Pamela K. Gilbert's Mapping the Victorian Social Body treats the relationship between mapping and the production of urban space in the visual discourse of Victorian medicine. Though it touches on familiar urban issues of visibility, legibility, and subjectivity— analyzed in the urban cultural histories of Steven Marcus, Lynda Nead, Judith Walkowitz, and Peter Stallybrass and Allon White—it does so only in the broadest strokes. Gilbert situates her work more within recent sociology of the city that emphasizes the productive, community-building sense of space, or space as liberal "laboratory of government" (6), in order to see Victorian medical mapping less as an exercise in overt social control—a "predominant scholarly tendency," writes Gilbert—and more as an exercise in utopian imagining. This is a refreshing change, and one that makes the project widely applicable to the cultural history of the city as an expression of the Victorian liberal impulse in the second half of the century.

● Records shown
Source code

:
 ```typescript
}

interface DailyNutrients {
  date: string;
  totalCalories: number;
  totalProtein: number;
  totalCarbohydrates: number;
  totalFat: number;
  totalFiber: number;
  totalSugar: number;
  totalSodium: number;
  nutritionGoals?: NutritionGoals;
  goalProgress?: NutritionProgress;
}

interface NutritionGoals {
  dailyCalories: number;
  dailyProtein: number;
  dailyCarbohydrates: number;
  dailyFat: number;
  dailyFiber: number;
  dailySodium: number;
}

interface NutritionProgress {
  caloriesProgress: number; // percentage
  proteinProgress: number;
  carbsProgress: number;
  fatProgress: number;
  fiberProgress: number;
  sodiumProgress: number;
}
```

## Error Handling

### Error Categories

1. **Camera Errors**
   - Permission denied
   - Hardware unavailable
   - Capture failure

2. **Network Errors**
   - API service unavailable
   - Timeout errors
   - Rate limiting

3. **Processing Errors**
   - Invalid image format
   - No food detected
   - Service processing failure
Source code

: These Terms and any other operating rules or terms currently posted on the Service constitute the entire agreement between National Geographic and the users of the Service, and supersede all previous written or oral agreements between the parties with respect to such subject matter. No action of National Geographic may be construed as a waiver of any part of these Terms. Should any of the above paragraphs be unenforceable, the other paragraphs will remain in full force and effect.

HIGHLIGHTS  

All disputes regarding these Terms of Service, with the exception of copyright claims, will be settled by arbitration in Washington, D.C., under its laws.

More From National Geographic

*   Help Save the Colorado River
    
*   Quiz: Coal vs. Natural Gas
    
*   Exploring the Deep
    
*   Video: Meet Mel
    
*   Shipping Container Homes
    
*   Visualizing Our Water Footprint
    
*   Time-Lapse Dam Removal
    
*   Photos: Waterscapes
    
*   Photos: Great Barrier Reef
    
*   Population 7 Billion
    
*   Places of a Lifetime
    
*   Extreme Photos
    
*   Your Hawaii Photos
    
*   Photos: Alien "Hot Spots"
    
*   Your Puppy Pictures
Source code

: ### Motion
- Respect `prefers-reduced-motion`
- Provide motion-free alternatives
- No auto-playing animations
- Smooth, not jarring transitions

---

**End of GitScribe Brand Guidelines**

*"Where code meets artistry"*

● Required action 1
Answer these from the Gilbert review:
(a) What does Gilbert's book treat the relationship between?
(b) What tendency does Gilbert call a "predominant scholarly tendency"?
(c) In which part of the century does the review place the Victorian liberal impulse?
● Required action 2
Name every urban cultural historian whose work the Gilbert review mentions.
● Required action 3
Carry on the Gilbert review from its last sentence.
The data has no connection to the Gilbert review.

● Exercise answer 1
(a) Mapping and the production of urban space in the visual discourse of Victorian medicine.
(b) Seeing Victorian medical mapping as an exercise in overt social control.
(c) The second half of the century.

● Exercise answer 2
Steven Marcus, Lynda Nead, Judith Walkowitz, Peter Stallybrass, Allon White

● Exercise answer 3
Urban space for Gilbert is a professional, liberal formulation—the space of science, medicine, and professionalism. While she is interested in how individuals were figured in this emergent system of thought, her interest in the creation of personhood is neither through the bourgeois subject's encounter with a conflicted, binary city (à la Walkowitz), nor through nascent consumer practices (à la Nead), but through etiology and the paths of epidemic, phenomena that helped liberal urbanists reveal not bodies, which had "individuality or subjectivity," but rather the "radical and passive sameness" of the social body (49). Only by visually creating this social body could urbanists begin to theorize the social as a coherent entity, and invest it with (usually) optimistic dreams of universal cure. Gilbert elevates the metaphor of the city as body—influentially detailed by Mary Poovey and Stallybrass and White—to the level of professional zeitgeist.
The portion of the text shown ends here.